Question

Let f : \(\R→\R\) be the function defined by
\(f(x)=\begin{cases} \lim\limits_{h \rightarrow0}\frac{(x+h)\sin(\frac{1}{x}+h)-x\sin\frac{1}{x}}{h} & x \ne 0\\ 0, & x=0\end{cases}\)
Then which one of the following statements is NOT true ?

• A. \(f(\frac{2}{\pi})=1\)
• B. \(f(\frac{1}{\pi})=\frac{1}{\pi}\)
• C. \(f(-\frac{2}{\pi})=-1\)
• D. f is not continuous at x = 0

Answer 1

The Correct Option is B

The problem involves evaluating the behavior of a function \( f:\mathbb{R} \to \mathbb{R} \) defined in a piecewise manner, with a crucial point of interest being the limit involved in its definition. We need to analyze each statement and determine which one is not true.

1. Analyze the definition of the function \( f(x) \):

   The function \( f(x) \) is defined as: \( f(x) = \begin{cases} \lim\limits_{h \rightarrow 0} \frac{(x+h)\sin(\frac{1}{x}+h)-x\sin\frac{1}{x}}{h}, & x \ne 0 \\ 0, & x = 0 \end{cases} \)

2. Compute the derivative for \( x \neq 0 \), using the standard derivative rules and limits:

   For \( x \neq 0 \), the expression is essentially the definition of a derivative of \( f(x) = x \sin(\frac{1}{x}) \). The derivative would be: \[ \frac{d}{dx}(x \sin(\frac{1}{x})) = \sin\left(\frac{1}{x}\right) - \cos\left(\frac{1}{x}\right) \cdot \frac{1}{x} \]

3. Evaluate the statements:
   • For \( f\left(\frac{2}{\pi}\right) = 1 \):

     Substitute \( x = \frac{2}{\pi} \) in the derivative expression: \[ f\left(\frac{2}{\pi}\right) = \sin(\pi) - \cos(\pi) \cdot \frac{\pi}{2} = 0 - (-1) \cdot \frac{\pi}{2} = 1 \] Therefore, this statement is true.

   • For \( f\left(\frac{1}{\pi}\right) = \frac{1}{\pi} \):

     Substitute \( x = \frac{1}{\pi} \) in the derivative expression: \[ f\left(\frac{1}{\pi}\right) = \sin(1) - \cos(1) \cdot \pi \] Since \(\sin(1) - \cos(1) \cdot \pi \neq \frac{1}{\pi}\), this statement is not true.

   • For \( f\left(-\frac{2}{\pi}\right) = -1 \):

     Substitute \( x = -\frac{2}{\pi} \) in the derivative expression: \[ f\left(-\frac{2}{\pi}\right) = \sin(-\pi) - \cos(-\pi) \cdot \frac{\pi}{2} = 0 - 1 \cdot \frac{\pi}{2} = -1 \] Therefore, this statement is true.

   • For continuity at \( x = 0 \):

     The function value at \( x = 0 \) is \( f(0) = 0 \).

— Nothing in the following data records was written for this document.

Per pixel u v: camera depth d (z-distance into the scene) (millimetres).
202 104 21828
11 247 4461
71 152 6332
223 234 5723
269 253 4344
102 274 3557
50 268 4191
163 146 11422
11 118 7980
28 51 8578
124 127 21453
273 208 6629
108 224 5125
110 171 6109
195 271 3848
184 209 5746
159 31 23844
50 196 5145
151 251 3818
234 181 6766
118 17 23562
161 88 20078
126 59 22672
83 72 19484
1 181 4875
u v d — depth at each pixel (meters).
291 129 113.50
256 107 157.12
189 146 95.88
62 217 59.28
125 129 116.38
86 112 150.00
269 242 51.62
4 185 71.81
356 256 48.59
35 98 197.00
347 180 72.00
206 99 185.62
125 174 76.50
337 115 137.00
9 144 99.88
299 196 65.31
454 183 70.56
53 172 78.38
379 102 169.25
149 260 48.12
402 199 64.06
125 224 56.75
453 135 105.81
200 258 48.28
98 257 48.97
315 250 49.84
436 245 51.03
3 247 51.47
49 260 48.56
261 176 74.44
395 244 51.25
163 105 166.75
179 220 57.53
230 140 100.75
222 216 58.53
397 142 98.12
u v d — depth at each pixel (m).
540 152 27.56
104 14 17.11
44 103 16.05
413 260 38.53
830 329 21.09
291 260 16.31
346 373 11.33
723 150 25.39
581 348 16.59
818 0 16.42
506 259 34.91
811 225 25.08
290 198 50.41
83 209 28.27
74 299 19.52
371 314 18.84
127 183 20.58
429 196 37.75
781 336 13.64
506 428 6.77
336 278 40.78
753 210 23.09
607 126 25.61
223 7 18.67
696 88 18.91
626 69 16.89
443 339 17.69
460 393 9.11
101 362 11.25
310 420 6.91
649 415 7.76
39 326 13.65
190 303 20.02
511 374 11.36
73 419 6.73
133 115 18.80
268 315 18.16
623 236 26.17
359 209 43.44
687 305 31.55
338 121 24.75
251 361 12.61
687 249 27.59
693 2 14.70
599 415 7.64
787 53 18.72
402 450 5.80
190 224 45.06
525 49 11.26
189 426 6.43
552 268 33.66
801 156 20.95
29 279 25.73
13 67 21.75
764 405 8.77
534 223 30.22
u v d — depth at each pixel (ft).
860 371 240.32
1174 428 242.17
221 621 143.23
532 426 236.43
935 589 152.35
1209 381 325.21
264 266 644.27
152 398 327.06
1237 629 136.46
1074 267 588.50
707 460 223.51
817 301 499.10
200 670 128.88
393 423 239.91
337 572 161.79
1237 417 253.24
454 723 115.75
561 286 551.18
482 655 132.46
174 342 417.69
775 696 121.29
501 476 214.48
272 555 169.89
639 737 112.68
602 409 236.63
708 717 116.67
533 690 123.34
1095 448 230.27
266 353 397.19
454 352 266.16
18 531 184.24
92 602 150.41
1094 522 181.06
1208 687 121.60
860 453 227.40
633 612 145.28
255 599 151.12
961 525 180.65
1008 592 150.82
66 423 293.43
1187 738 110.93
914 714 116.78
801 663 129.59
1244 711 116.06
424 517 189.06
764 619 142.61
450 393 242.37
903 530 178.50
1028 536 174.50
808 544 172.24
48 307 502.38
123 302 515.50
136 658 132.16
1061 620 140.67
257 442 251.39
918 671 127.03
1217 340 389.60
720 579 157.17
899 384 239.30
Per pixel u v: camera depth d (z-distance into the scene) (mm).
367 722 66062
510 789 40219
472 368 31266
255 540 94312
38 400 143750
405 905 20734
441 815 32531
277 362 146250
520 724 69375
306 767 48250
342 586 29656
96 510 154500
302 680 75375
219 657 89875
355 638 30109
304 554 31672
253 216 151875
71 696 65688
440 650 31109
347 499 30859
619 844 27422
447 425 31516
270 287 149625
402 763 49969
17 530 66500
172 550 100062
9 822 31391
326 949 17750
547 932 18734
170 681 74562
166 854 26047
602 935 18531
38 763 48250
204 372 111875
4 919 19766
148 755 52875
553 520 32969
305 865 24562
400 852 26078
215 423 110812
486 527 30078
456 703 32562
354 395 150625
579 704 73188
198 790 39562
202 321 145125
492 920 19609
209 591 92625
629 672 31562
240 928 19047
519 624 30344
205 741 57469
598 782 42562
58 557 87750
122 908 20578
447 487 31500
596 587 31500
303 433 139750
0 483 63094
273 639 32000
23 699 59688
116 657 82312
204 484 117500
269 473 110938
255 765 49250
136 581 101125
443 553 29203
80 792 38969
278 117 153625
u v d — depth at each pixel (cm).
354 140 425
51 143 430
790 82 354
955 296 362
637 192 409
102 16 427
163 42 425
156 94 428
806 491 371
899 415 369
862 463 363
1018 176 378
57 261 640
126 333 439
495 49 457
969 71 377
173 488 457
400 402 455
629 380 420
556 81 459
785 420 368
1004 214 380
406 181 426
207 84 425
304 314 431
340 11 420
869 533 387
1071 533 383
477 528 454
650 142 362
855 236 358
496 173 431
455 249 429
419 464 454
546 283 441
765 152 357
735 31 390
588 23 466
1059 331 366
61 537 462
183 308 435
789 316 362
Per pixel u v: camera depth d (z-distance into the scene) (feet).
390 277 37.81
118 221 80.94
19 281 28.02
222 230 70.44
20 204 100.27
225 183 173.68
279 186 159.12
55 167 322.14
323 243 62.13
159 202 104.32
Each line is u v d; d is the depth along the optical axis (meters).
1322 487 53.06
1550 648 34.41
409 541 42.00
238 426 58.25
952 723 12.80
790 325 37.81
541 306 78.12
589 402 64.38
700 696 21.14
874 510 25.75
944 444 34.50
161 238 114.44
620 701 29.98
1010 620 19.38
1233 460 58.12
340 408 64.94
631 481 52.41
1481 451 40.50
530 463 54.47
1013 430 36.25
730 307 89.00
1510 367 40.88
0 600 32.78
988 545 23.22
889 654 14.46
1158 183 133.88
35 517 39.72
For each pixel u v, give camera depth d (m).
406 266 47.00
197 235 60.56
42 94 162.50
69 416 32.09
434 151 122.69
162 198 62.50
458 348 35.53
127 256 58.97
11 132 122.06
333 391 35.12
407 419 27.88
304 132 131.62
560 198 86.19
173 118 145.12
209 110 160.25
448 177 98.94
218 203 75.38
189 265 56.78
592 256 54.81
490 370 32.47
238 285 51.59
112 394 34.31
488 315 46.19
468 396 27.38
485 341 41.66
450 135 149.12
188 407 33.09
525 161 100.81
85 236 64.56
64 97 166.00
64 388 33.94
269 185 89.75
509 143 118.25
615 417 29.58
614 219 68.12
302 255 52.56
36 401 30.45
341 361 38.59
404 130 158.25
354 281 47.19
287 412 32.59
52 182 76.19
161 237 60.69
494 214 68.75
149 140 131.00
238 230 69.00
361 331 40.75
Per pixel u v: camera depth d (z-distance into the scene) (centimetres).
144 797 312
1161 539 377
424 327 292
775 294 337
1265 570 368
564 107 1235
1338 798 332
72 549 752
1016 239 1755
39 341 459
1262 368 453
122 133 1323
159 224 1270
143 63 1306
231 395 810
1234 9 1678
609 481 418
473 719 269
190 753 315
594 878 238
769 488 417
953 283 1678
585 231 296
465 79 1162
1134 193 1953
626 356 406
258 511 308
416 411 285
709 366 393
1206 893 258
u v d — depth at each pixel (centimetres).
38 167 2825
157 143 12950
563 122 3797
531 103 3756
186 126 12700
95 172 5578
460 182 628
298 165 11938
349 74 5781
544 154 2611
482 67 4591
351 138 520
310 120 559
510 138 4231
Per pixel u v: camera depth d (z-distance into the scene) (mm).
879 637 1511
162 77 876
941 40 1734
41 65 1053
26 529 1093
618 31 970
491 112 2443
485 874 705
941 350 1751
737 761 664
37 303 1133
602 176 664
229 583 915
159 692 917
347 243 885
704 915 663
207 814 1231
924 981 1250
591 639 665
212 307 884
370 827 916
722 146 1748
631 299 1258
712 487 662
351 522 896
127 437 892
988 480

To check continuity, evaluate the limit: \[ \lim_{x \to 0} f(x) = \lim_{x \to 0} \left(\sin\left(\frac{1}{x}\right) - \cos\left(\frac{1}{x}\right) \cdot \frac{1}{x}\right) \] This does not exist, indicating discontinuity at \( x = 0 \). Therefore, this statement is true.

Conclusion: The statement \(f(\frac{1}{\pi})=\frac{1}{\pi}\) is NOT true.